## What you are asked to do:
Please copy the last part of the entries exactly: the line that has "First, check your" and every line up to and including the end, nothing more.

━━━━━ Available data ━━━━━

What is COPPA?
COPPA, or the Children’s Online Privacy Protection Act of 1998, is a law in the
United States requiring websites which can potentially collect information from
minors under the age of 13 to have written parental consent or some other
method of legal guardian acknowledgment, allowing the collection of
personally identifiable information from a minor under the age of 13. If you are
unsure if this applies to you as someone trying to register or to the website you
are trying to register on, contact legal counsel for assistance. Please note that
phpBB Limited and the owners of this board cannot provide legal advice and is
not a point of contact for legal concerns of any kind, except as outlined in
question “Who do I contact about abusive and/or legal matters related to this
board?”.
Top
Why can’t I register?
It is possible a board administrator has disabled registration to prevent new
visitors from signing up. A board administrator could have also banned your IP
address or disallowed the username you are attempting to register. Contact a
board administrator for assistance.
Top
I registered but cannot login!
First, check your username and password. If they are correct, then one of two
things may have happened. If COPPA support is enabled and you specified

━━━━━

## Answer to this exercise:
First, check your username and password. If they are correct, then one of two
things may have happened. If COPPA support is enabled and you specified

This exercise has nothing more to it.